## PAGE EXCERPT
- Opening Delimiter -

When I saw this a few weeks ago it set off a lot of thinking about compilers and ML.
Even the unoptimized C version is 10x slower than the one that is painstakingly optimized.
Some of this performance gain will certain be achievable by ML/AI assisted compilers and translators. In that case, even a 2x speedup would be game changing. Is anyone using ML in compilers yet? The part where you verify the code still does what you wanted it to do seems trickiest.
It seems there's a huge gap between what machine code compilers can generate and hand written optimized assembler. There's a lot of room left for compilers to be improved.
Back when I was employed to work on a compiler, our approach to such things was to implement our run-time libraries in C and fix the compiler so it was able to produce the desired output.

- Closing Delimiter -

## WORK REQUEST 1
Answer these questions about the forum thread, one line each, marked to match:
(a) How many times slower is the unoptimized C version than the painstakingly optimized one?
(b) What speedup would be game changing?
(c) In what language were the run-time libraries implemented on the compiler project?

## MATERIAL TO PROCESS
- Opening Delimiter -

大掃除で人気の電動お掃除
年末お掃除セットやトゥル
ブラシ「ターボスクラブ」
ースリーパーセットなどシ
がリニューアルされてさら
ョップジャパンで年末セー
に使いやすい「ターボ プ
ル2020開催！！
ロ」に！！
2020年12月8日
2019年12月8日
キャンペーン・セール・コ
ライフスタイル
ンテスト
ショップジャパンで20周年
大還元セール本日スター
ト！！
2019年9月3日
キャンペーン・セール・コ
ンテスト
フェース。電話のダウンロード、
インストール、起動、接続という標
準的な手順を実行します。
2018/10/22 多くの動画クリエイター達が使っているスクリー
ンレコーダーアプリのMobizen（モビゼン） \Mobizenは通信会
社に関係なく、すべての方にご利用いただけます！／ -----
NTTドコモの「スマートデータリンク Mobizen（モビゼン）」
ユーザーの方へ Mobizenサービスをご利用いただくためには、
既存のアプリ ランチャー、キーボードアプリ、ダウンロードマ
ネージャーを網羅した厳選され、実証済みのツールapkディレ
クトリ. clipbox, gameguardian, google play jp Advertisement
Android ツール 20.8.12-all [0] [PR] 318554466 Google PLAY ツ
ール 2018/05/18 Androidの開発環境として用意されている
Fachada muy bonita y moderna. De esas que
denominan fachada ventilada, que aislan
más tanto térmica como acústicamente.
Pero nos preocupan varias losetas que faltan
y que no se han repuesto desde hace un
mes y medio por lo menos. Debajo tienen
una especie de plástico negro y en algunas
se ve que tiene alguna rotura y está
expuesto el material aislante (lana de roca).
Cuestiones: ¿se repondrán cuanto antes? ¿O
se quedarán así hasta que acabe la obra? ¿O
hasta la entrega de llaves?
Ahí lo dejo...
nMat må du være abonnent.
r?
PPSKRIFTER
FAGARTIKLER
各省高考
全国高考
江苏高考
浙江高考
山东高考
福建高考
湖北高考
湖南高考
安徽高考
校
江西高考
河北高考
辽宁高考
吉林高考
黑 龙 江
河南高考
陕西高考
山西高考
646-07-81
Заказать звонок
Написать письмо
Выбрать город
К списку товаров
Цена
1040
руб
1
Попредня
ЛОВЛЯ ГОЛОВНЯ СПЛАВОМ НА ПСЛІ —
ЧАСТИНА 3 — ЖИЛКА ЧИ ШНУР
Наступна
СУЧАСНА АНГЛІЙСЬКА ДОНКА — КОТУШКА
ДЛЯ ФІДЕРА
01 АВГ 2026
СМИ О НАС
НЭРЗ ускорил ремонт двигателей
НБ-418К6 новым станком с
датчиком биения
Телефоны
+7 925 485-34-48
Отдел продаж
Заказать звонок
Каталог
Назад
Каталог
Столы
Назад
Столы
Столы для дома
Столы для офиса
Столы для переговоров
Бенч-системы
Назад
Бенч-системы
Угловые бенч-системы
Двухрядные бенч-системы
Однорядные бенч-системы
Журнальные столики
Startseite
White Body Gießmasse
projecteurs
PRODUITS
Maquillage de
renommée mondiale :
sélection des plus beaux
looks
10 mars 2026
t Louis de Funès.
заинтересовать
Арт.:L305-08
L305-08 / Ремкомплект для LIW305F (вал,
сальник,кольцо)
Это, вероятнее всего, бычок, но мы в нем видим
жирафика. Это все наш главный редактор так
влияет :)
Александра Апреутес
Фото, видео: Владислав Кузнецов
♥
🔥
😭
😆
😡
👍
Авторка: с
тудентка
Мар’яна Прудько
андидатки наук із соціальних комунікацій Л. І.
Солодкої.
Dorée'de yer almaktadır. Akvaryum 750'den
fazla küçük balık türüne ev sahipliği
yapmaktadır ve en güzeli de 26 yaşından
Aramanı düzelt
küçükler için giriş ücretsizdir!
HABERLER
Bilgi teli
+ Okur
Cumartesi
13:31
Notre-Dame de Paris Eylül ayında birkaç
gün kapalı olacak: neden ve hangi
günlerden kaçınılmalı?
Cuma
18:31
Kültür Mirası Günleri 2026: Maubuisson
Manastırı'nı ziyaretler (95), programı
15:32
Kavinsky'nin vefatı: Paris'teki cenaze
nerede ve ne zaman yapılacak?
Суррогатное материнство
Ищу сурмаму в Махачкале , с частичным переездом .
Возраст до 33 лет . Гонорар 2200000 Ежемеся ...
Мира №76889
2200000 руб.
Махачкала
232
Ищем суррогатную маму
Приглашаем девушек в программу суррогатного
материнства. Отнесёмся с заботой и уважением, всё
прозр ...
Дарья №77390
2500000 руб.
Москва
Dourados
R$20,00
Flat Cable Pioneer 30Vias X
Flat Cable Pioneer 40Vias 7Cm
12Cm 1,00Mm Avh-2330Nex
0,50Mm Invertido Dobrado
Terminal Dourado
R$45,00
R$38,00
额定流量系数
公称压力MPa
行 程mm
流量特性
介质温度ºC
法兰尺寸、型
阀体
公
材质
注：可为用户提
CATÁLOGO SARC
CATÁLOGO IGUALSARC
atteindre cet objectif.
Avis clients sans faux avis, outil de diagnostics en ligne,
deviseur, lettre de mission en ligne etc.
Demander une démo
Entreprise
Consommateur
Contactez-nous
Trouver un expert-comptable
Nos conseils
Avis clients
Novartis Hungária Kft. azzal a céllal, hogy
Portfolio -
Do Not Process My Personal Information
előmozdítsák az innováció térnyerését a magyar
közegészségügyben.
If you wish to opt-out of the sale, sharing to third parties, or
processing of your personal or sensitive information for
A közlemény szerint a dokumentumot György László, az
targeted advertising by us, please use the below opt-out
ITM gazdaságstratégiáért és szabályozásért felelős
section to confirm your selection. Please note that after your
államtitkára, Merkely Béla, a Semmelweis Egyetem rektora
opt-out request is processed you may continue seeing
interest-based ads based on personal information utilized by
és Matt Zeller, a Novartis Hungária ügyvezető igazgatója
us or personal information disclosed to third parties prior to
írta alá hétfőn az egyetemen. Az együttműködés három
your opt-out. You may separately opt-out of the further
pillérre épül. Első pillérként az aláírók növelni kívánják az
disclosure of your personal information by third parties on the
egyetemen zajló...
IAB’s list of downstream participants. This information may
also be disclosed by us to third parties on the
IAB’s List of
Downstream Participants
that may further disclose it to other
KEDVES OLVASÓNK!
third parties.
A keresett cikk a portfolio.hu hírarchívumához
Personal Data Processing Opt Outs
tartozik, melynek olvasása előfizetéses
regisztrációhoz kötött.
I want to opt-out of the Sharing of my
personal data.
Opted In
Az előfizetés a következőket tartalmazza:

- Closing Delimiter -

## WORK REQUEST 2
Format only the lines from the start of the listing through the line containing "ンレコーダーアプリのMobizen（モビゼン） \Mobizenは通信会", inclusive, as a Markdown table with columns n and Line. Give each line a row number and leave out blank lines.

## TASK OUTPUT 1
(a) 10x
(b) 2x
(c) C

## TASK OUTPUT 2
| n | Line |
|---|---|
| 1 | 大掃除で人気の電動お掃除 |
| 2 | 年末お掃除セットやトゥル |
| 3 | ブラシ「ターボスクラブ」 |
| 4 | ースリーパーセットなどシ |
| 5 | がリニューアルされてさら |
| 6 | ョップジャパンで年末セー |
| 7 | に使いやすい「ターボ プ |
| 8 | ル2020開催！！ |
| 9 | ロ」に！！ |
| 10 | 2020年12月8日 |
| 11 | 2019年12月8日 |
| 12 | キャンペーン・セール・コ |
| 13 | ライフスタイル |
| 14 | ンテスト |
| 15 | ショップジャパンで20周年 |
| 16 | 大還元セール本日スター |
| 17 | ト！！ |
| 18 | 2019年9月3日 |
| 19 | キャンペーン・セール・コ |
| 20 | ンテスト |
| 21 | フェース。電話のダウンロード、 |
| 22 | インストール、起動、接続という標 |
| 23 | 準的な手順を実行します。 |
| 24 | 2018/10/22 多くの動画クリエイター達が使っているスクリー |
| 25 | ンレコーダーアプリのMobizen（モビゼン） \Mobizenは通信会 |